### Short problem a
In the text about Neville Goddard, on what ship did he come to the United States?

### Page text
--------------------------------

Neville Lancelot Goddard was born on 19 February 1905 in St. Michael, Barbados in the British West Indies, to [Joseph Nathaniel Goddard][1][2] (a merchant) and [Wilhelmina Nee Hinkinson][3][4]; Neville was their fourth child in a family of nine boys and one girl.

He came to the United States on board the S.S. Vasari to study drama at the age of seventeen (September 1922) and whilst touring with his dance company in England he developed an interest in metaphysics, after striking up a conversation with a Scotsman who lent him a series of books on the powers of the mind. On his return he gave up the entertainment industry to devote his full attention to the study of spiritual and mystical matters.

His interest deepened after he met Abdullah, who lectured on Esoteric Christianity.

Neville went to hear Abdullah, somewhat under protest to satisfy the constant urging of a friend. Neville said,[5][6] 'I recall the first night I met Abdullah. I had purposely delayed going to one of his meetings because a man whose judgment I did not trust had insisted on my attendance. At the end of the meeting, Ab approached me and said: "Neville, you are six months late." Startled, I questioned how he knew my name, when he said: "The brothers told me you would be here six months ago." Then he added: "I will remain until you have received all that I must give you. Then I will depart." He, too, may have longed to go, but he had to wait for me.'

From this introduction, Neville studied with [7]Abdullah learning Hebrew, the Kabbalah, and the hidden symbolic meaning of Scripture.

After travelling extensively throughout the United States, Neville eventually made his home in Los Angeles where, in the 1950s, he gave a series of talks on television and radio, and for many years lectured regularly to capacity audiences at the Wilshire Ebell Theater[8]. In the 1960s and early 1970s, he confined most of his lectures to Los Angeles, New York, and San Francisco.

In his early lectures [9], [10], [11] and books [12], [13], Neville dealt solely with what he called The Law, the technique of creating one's physical reality through imagining. It is this portion of his expression that most closely accords with the teachings of the 'so called' New Thought movement.

In describing The Law, Neville related how he made a [sea voyage from New York to see his family in Barbados][14] during the Depression, without any money of his own.

[He related how, by the use of imaginal power, he was honorably discharged from military service to continue his lectures during World War II][15]. He gave his audiences in San Francisco in the 1950s and 1960s accounts of how others had made use of The Law.[16] He discussed it on television in the Los Angeles area, saying, "Learn how to use your imaginal power, lovingly, on behalf of others, for Man is moving into a world where everything is subject to his imaginal power."

In the year 1959, he began to experience what he called "The Promise." He later wrote, "I did not know of The Promise until I began to experience it and have it unfold within me beginning that summer and continuing during the next three-and-one-half years. And this is Scriptural; read it in the Book of Daniel where it is referred to as ‘a time, times, and a half.' It comes to 1260 days in your experience of it."

--------------------------------

### Records supplied
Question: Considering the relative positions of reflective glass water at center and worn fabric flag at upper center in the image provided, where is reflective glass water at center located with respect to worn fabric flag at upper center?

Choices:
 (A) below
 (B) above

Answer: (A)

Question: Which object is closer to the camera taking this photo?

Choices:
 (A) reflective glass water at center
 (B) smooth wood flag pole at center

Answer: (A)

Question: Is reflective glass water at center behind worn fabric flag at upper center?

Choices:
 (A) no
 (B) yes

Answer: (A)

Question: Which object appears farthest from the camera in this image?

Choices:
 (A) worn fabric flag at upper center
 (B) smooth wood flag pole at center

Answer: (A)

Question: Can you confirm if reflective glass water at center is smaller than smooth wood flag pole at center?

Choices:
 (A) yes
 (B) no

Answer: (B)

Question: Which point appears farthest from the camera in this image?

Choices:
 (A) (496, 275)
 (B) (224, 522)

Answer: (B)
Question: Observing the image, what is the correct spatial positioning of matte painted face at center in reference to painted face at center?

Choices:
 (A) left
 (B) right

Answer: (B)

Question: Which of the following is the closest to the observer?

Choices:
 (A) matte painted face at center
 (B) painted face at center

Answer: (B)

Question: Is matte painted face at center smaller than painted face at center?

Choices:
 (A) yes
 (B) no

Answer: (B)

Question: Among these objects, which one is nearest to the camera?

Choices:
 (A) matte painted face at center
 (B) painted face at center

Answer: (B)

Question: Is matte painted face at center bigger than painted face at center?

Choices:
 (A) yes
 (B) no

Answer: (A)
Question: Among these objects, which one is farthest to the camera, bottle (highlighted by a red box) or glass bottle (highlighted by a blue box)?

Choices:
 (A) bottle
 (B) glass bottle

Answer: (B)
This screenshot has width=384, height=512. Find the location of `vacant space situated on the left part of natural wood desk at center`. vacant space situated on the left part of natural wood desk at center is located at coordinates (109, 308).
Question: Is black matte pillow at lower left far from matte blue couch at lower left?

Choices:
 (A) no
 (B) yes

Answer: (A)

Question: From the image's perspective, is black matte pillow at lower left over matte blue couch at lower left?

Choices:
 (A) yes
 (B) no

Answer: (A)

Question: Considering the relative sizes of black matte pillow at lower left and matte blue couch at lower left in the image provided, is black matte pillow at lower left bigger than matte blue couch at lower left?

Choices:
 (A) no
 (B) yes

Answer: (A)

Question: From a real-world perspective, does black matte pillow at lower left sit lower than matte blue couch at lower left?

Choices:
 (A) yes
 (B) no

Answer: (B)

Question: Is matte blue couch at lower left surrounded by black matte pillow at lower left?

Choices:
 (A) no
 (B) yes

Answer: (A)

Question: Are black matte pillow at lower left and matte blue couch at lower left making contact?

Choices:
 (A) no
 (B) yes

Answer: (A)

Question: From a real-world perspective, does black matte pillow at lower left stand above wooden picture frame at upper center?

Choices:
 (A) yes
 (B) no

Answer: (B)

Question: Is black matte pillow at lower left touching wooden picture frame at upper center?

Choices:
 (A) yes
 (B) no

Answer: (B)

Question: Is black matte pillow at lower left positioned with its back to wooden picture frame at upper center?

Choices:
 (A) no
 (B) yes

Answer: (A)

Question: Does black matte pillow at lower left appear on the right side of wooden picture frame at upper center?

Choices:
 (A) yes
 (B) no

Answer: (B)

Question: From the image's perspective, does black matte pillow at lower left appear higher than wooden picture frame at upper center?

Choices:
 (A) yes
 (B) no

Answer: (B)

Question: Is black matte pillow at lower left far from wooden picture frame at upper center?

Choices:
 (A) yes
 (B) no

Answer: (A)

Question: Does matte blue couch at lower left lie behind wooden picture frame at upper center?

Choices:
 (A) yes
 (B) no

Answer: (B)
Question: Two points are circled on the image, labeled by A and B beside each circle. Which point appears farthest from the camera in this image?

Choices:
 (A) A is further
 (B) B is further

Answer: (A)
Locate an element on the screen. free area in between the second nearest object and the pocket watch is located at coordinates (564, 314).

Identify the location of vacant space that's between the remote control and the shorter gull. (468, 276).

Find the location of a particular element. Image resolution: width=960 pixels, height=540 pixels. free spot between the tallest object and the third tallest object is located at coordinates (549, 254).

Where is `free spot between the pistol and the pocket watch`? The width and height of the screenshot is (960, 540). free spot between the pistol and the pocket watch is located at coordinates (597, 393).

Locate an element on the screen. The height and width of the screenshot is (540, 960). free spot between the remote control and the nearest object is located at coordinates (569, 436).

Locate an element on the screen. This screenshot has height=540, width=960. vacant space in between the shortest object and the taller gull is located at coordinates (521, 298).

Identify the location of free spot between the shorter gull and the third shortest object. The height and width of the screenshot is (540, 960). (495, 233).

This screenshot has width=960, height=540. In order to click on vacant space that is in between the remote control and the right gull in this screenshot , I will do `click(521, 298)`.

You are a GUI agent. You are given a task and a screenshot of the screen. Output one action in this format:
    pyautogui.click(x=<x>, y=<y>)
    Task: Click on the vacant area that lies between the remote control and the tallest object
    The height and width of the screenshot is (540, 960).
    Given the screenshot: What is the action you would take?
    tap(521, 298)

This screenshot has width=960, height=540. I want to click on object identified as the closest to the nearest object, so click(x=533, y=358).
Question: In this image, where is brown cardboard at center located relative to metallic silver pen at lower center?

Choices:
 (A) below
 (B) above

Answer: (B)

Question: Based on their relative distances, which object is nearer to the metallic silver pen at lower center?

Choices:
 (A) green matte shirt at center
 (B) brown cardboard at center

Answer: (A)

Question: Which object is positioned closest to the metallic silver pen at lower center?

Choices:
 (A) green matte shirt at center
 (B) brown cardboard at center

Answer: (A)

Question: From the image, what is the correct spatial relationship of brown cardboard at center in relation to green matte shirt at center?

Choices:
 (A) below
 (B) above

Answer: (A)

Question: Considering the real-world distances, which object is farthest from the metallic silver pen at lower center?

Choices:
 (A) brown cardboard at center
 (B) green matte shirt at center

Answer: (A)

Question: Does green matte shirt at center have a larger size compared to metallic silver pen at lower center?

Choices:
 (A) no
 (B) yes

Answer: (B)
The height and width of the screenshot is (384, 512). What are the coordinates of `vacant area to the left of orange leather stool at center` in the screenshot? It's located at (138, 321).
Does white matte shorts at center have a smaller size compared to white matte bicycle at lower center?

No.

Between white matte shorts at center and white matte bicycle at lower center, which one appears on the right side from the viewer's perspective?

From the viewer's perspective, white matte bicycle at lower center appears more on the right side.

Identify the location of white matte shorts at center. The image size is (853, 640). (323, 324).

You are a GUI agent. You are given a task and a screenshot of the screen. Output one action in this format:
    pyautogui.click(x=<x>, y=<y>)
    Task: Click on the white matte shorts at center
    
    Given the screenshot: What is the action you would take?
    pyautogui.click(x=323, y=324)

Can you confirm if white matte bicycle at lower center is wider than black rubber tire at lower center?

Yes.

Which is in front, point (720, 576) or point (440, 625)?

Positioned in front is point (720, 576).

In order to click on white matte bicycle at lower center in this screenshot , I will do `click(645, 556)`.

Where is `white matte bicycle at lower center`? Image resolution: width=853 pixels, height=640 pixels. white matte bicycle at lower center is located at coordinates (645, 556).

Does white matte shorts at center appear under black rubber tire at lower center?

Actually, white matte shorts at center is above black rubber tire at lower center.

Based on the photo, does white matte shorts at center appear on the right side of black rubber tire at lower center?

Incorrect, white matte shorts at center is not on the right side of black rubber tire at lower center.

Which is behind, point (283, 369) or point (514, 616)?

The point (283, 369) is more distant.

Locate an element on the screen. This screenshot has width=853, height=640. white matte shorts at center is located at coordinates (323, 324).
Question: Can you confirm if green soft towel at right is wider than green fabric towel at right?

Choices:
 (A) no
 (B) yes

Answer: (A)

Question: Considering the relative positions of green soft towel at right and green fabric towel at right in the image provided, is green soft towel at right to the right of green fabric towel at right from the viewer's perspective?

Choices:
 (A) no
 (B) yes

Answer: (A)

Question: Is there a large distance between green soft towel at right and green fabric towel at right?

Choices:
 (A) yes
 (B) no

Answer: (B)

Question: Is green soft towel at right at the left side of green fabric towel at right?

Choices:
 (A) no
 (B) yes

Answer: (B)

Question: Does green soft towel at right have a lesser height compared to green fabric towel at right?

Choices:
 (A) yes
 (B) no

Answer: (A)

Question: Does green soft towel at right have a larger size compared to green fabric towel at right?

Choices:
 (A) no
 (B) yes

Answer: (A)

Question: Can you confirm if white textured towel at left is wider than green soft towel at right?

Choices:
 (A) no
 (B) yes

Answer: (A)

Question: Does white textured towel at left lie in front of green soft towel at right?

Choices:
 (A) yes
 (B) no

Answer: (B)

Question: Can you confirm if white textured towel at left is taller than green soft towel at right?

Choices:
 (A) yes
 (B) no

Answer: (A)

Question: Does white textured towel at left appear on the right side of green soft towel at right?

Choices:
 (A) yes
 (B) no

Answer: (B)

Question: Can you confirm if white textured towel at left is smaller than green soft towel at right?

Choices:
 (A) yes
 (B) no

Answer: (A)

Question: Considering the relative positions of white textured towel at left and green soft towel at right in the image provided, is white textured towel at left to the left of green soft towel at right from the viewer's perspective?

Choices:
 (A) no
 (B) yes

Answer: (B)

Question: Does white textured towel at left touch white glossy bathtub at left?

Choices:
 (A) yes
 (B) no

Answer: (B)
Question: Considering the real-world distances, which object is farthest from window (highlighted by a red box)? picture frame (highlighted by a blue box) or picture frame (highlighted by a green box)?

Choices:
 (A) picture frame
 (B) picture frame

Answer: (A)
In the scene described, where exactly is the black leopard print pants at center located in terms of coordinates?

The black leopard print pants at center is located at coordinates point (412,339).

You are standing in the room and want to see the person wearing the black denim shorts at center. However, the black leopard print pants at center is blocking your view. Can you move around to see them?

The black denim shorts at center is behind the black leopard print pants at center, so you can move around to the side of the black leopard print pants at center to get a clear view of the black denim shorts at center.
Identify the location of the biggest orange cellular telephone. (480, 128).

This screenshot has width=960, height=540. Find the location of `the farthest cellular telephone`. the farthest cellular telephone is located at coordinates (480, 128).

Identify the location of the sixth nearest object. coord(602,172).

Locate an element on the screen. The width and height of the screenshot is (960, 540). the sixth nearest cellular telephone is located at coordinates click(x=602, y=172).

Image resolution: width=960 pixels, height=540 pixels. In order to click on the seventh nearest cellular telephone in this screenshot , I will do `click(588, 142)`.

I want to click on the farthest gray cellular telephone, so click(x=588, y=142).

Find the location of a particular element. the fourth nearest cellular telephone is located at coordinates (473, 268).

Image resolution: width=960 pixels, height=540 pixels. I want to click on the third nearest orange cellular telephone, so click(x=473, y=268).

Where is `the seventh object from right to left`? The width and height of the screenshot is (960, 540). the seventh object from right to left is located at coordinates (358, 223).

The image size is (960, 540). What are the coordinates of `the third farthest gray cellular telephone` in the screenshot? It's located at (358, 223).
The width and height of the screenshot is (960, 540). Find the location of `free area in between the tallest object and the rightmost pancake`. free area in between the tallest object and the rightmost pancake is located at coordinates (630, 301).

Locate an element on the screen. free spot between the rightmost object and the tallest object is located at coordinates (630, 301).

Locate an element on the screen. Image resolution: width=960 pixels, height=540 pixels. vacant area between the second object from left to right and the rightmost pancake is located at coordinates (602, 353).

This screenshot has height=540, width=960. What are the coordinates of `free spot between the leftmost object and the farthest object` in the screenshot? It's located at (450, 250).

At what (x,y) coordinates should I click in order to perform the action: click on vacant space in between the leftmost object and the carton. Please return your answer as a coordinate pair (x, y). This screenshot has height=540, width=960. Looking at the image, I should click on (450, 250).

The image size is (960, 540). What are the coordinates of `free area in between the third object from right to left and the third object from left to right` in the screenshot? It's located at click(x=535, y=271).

--------------------------------

### Short problem b
Copy out every line of the records that contains the word "move".

### Correct answer a
The S.S. Vasari

### Correct answer b
You are standing in the room and want to see the person wearing the black denim shorts at center. However, the black leopard print pants at center is blocking your view. Can you move around to see them?
The black denim shorts at center is behind the black leopard print pants at center, so you can move around to the side of the black leopard print pants at center to get a clear view of the black denim shorts at center.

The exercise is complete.